» **DOCUMENT SECTION**:
^^^^^^^^

The control is by effluent limitations on discharges from point sources. See § 301. The Act provides progressively severe limitations. By July 1, 1977, the limitations "shall require the application of the best practicable control technology currently available" (BPT). For July 1, 1983, the requirement is "the best available technology economically achievable," (BAT). For new sources, i. e., those whose construction commences after the promulgation of pertinent regulations, the Act provides a "standard of performance" reflecting "the greatest degree of effluent reduction which the Administrator determines to be achievable through application of the best available demonstrated control technology, processes, operating methods, or other alternatives," (BADT).

Primary enforcement of the Act is secured through the permit system established by § 402. Discharge permits may be issued by the Administrator, § 402(a)(1), or by a state which has adopted a permit program approved by the Administrator. § 402(b). The Administrator has veto power over a state issued permit. § 402(d)(2). The Administrator may withdraw approval of a state permit program if he finds that it is not being administered in accordance with the Act. § 402(c)(3). All permits shall comply with the applicable provisions of §§ 301 (effluent limitations), 306 (new source standards), and other specified sections of the Act. See § 402(a)(1) and (b)(1)(A).

The issuance or denial of a permit may be reviewed by the appropriate court of appeals. § 509(b)(1)(F). A violation of any conditions or limitations imposed by specified sections of the Act or by a permit may result in the imposition of both civil and criminal penalties. § 309. "Citizen Suits" alleging violations of the Act may be brought under § 505.

^^^^^^^^

» **AVAILABLE DATA**:
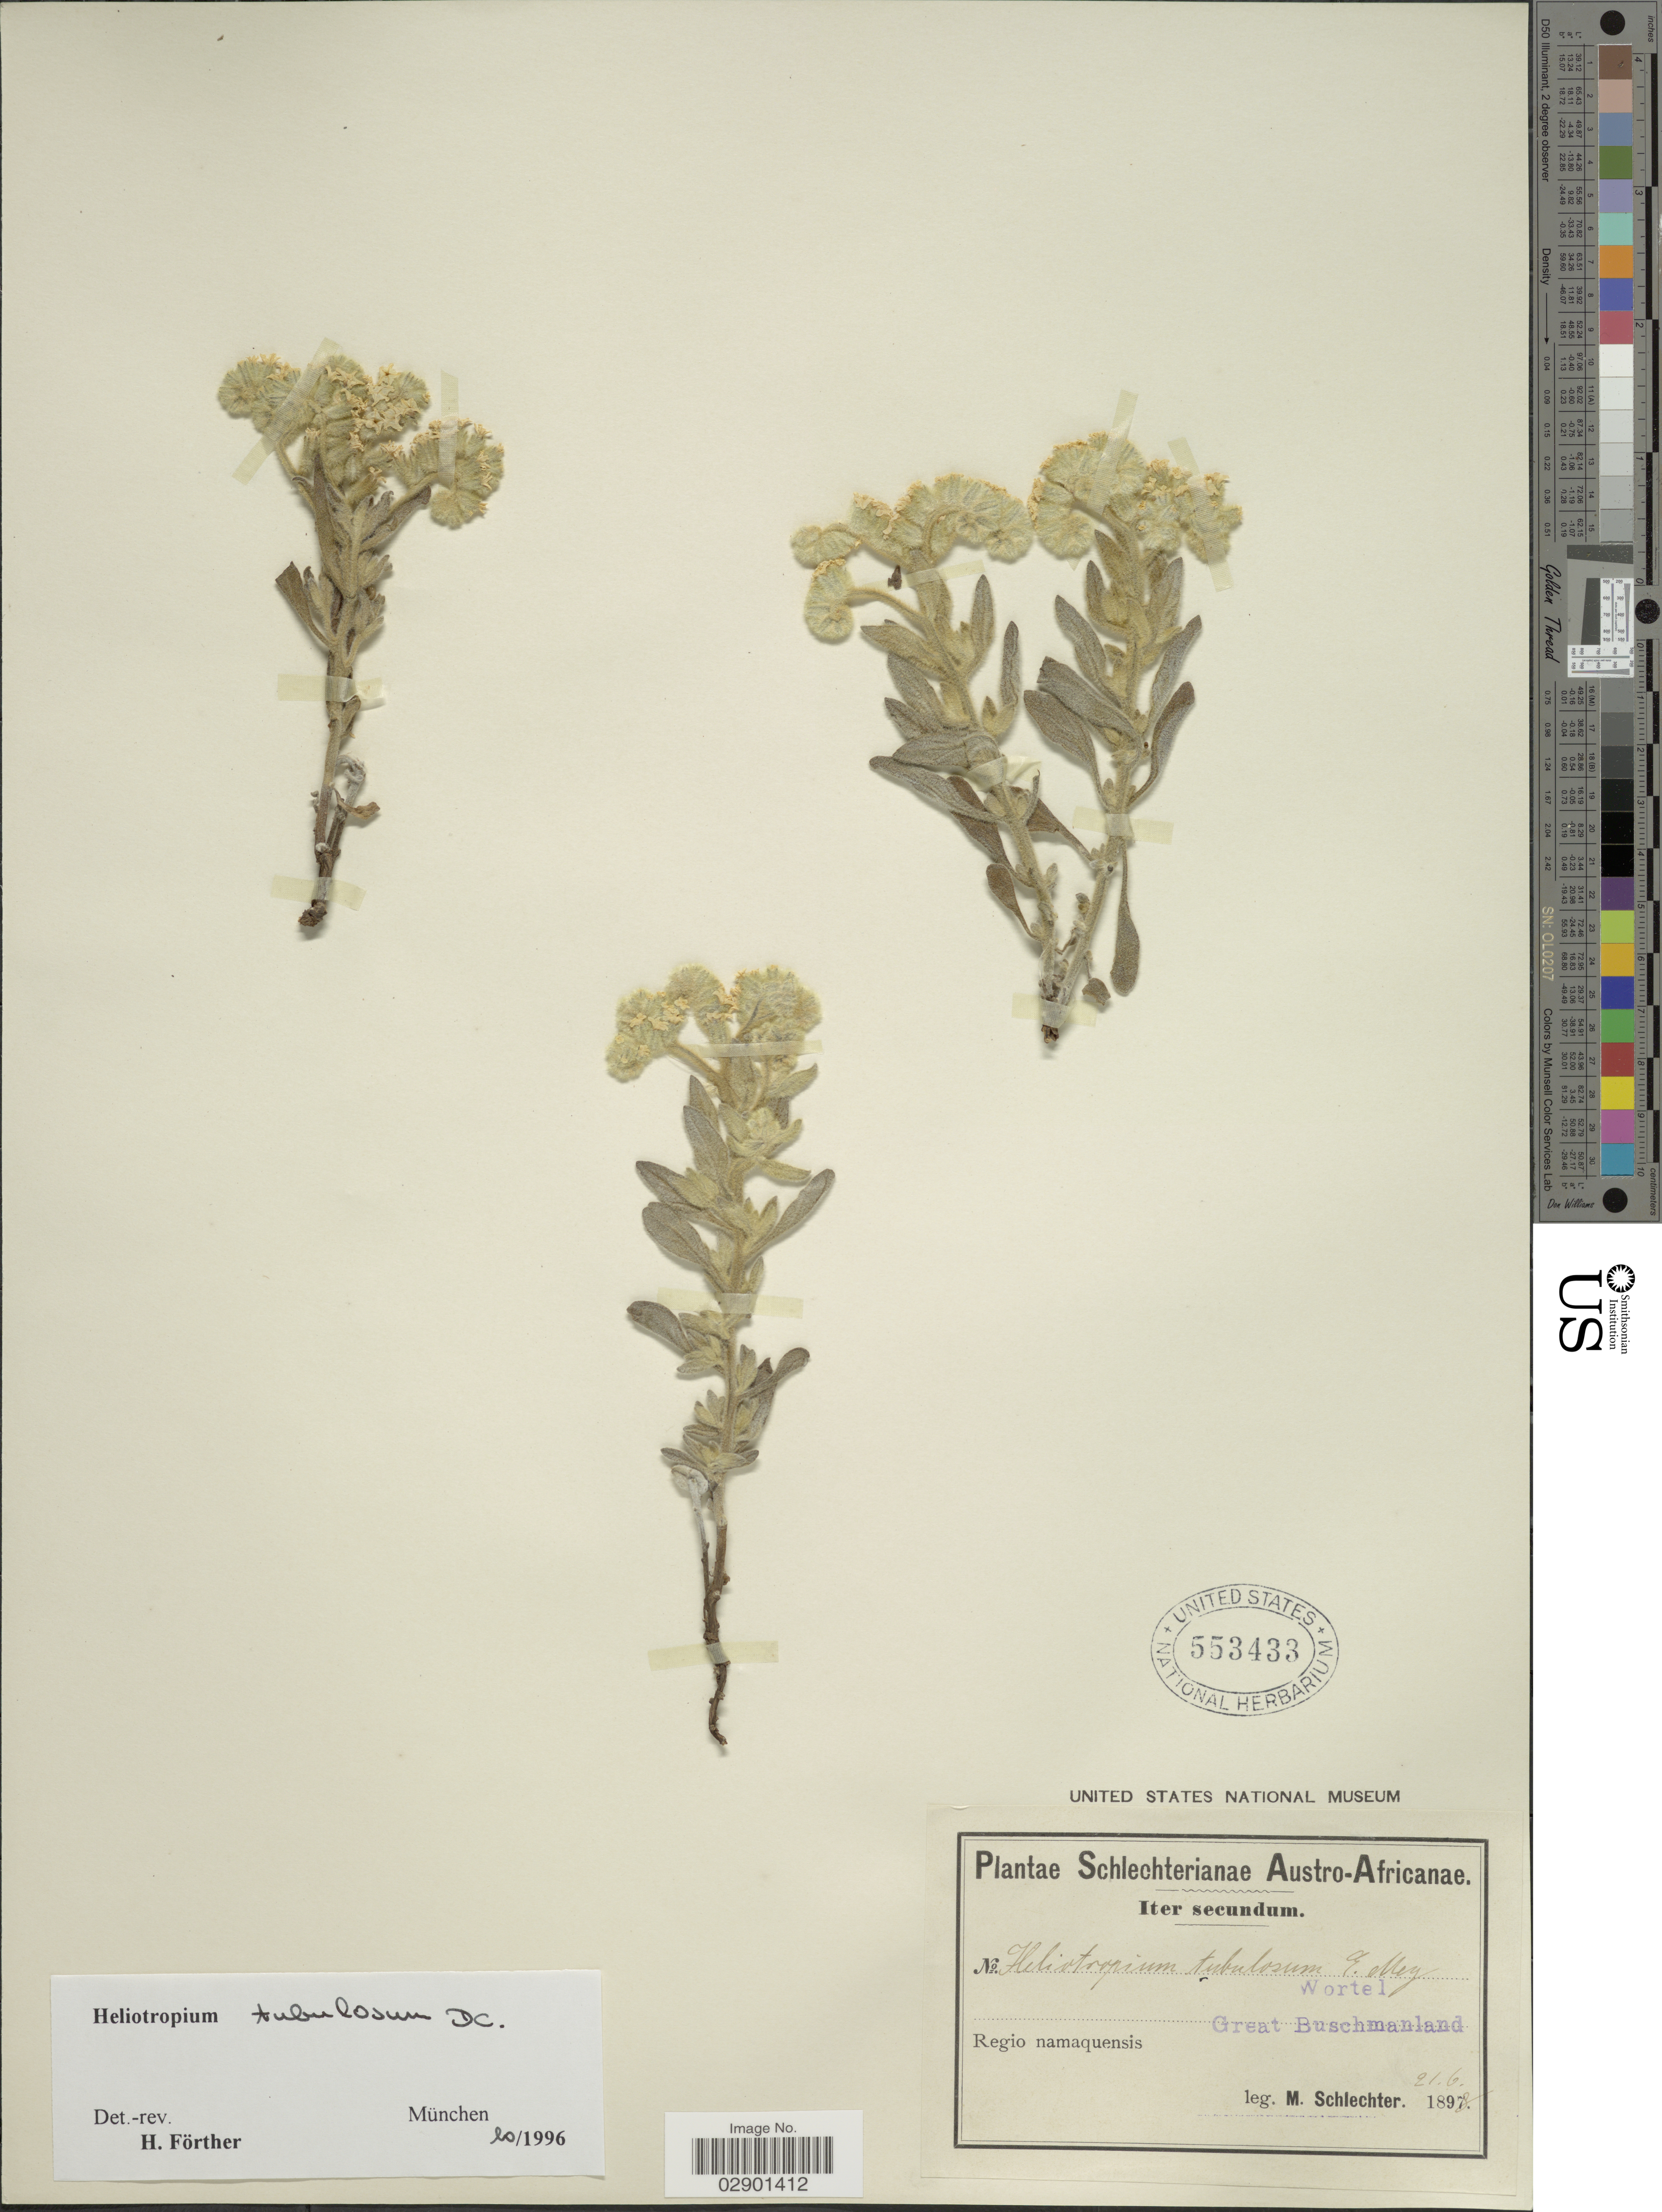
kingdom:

^^^^^^^^

Answer these questions from the passage on effluent limitations and permits:
1. By what date must the limitations require the best practicable control technology currently available?
2. Which section establishes the permit system?
3. Under which section may citizen suits be brought?

» **SOLUTION TO THIS TASK**:
1. July 1, 1977
2. § 402
3. § 505